Sentirse como en casa

Enviado por Comunidad Organizaciones Solidarias el lunes, 24 mayo, 2010 a las 10:47

La experiencia que vivimos el 27 de febrero y la que hemos vivido los días que han venido después, han revelado esta necesidad profunda que tenemos todos de sentirnos en casa. Pero también la tristeza por tantos chilenos que no se sienten como en casa, sino abandonados, y la nostalgia de un país en el que todos sus hijos pudieran decir lo mismo de su patria.

 

Sentirse como en casa, no es lo mismo que estar en la casa. No es el lugar, sino el espacio en el que se expresa y acoge la necesidad básica de pertenencia, el sentimiento fundamental de sentirnos de alguien y para alguien. Hay muchas casas en las que no se vive este sentimiento de pertenencia y calor.

 

Este tiempo post terremoto ha despertado en muchos una sensación conocida de alerta y cansancio, de fragilidad y desprotección que cada uno ha vivido en sus terremotos particulares, cuando sus pilares, sus certezas, se han remecido o definitivamente, derrumbado. Esta desprotección y fragilidad propia de los terremotos, los físicos, los psíquicos, los de la muerte, la pobreza, la discapacidad, la violencia, tienen en común el desprendimiento de las apariencias y el develamiento de la verdad. La realidad es la verdad. Y la verdad que en estos días se ha ido revelando es que todos somos vulnerables, que necesitamos ser protegidos, cobijados, comprendidos, escuchados, necesitamos pertenecer y arraigarnos, ser necesarios y necesitados, que llevamos gérmenes de violencia, y que aunque nuestros barrios, billeteras y pretensiones digan lo contrario, todos somos tan iguales.

 

Sentirse como en casa podría ser el lema de la reconstrucción. La frase dice lo que dice y, además, expresa el requisito indispensable y el sentido de esta oración: es el sentir lo que da sentido a la materialidad. Este grito por la reconstrucción del sentido de pertenencia y de la unidad, no es resultado de la reflexión sino de la realidad que hemos vivido. Es lo que hemos visto en la televisión, en el diario, en medio de las carpas, entre los escombros. Es lo que hemos escuchado de los que lo han perdido todo y, sin embargo, dan gracias por estar vivos, de los susurros de las conversaciones apretadas de los que han ido a acompañar y secar lágrimas.
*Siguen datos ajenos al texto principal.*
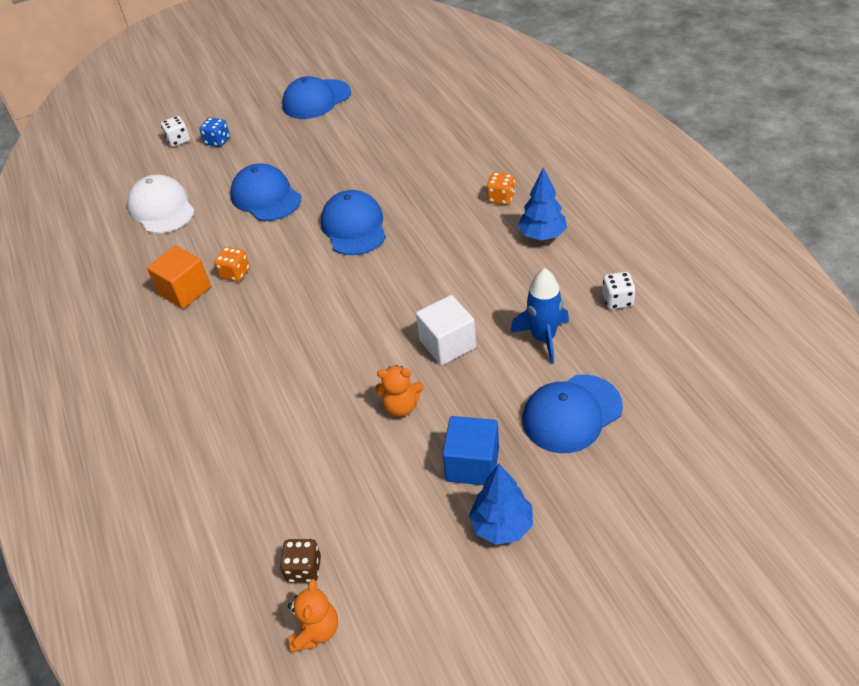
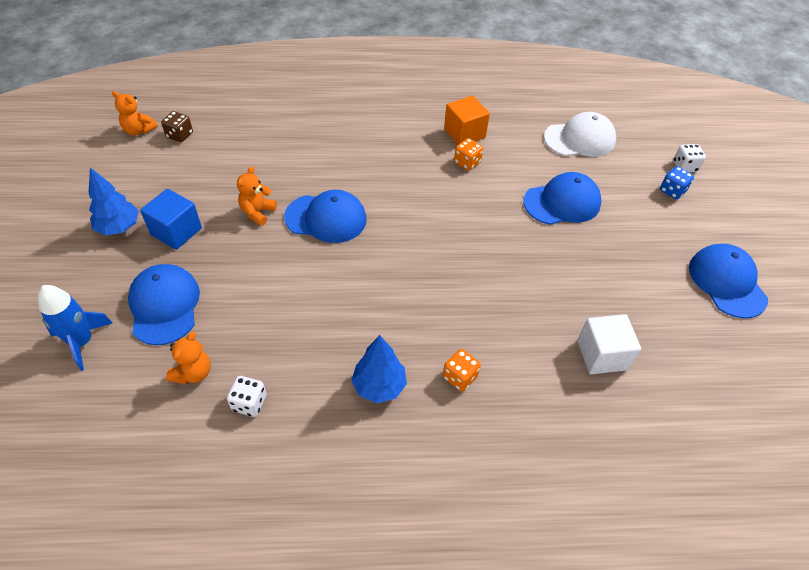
camera: 105 degrees right, 5 degrees up
(354, 227) = (483, 248): blue cap -> blue cap (326, 218)
(447, 344) = (295, 259): white cube -> white cube (602, 355)
(543, 338) = (251, 324): blue rocket -> blue rocket (82, 342)
(621, 350) = (193, 373): none -> orange teddy bear

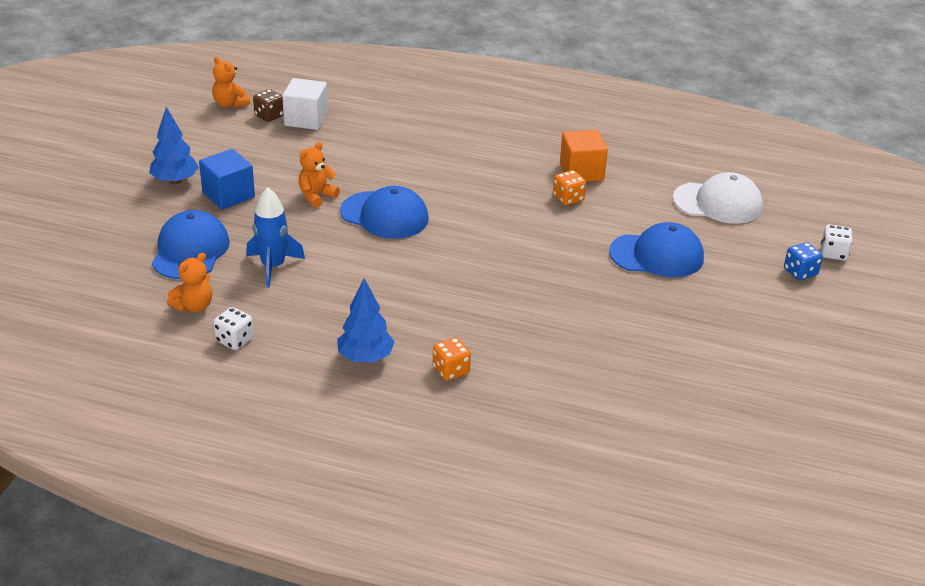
camera: 20 degrees right, 15 degrees down
(82, 342) = (104, 260): blue rocket -> blue rocket (273, 266)
(602, 355) = (615, 390): white cube -> white cube (306, 119)
(727, 282) = (807, 365): blue cap -> none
Esta experiencia del terremoto significará lo que podamos hacer de ella.  Podemos resignificar el dolor transformándolo en fuente de empatía y unidad, en fundamento de una comunidad en la que todos somos necesitados y necesarios. 

Si pudiéramos levantar no sólo las casas, sino el sentirnos como en casa. Si pudiéramos torcer la mano a la costumbre y no volver a las apariencias del poder sino permanecer en la vulnerabilidad de la realidad que nos hace más pobres pero más hermanos, si pudiéramos pedir perdón por nuestras construcciones egoístas que matan a tantos, si todos pudiéramos mirar y gozar del mar y no sufrirlo, si pudiéramos dar gracias por estar vivos, si pudiéramos reconstruir la casa de todos y juntos decir nos sentimos como en casa

 

Comisión de Reflexión Comunidad Organizaciones Solidarias

ELDIN
ELDIN el lunes, 30 mayo, 2011 a las 18:11

muy bonito el texto y contexto, es mi sueño que un dia nos podamos sentir todos como en casa, en el pais donde vivo, en el continente donde vivo, en el planeta donde vivo,lastimosamente existe en el planeta una gran brecha entre ricos y pobres. los ricos aorillan a los pobres a vivir en las periferias y tanta pobreza es producto de este sistema capitalista que impera en el mundo a los ricos les importa un bledo a tropeyar a los pobres para conseguir realizar sus intereses. estos no quieren compartir su riqueza, como si cuando se mueran se la van allevar de almohada. jesus aconseja a todos de usar el dinero para hacer amigos. y ganarse la vida eterna al compartir. pero a muchos de ellos les pasa como al joven rico cuando jesus le dice solo te falta vender lo que tienes y repartirlo entre los pobres despues ven y sigueme, y el joven se entristecio por que su corazon estaba apegado al dinero. nosotros pobres estamos llamados a luchar por los bienes celestiales practicando el amor y la justicia hoy. que no te pase a ti como al rico. que estando en el infierno pedia que Dios le mandara a lazaro a mojarle la punta de su lengua. sigue compartiendo con los que menos tienen.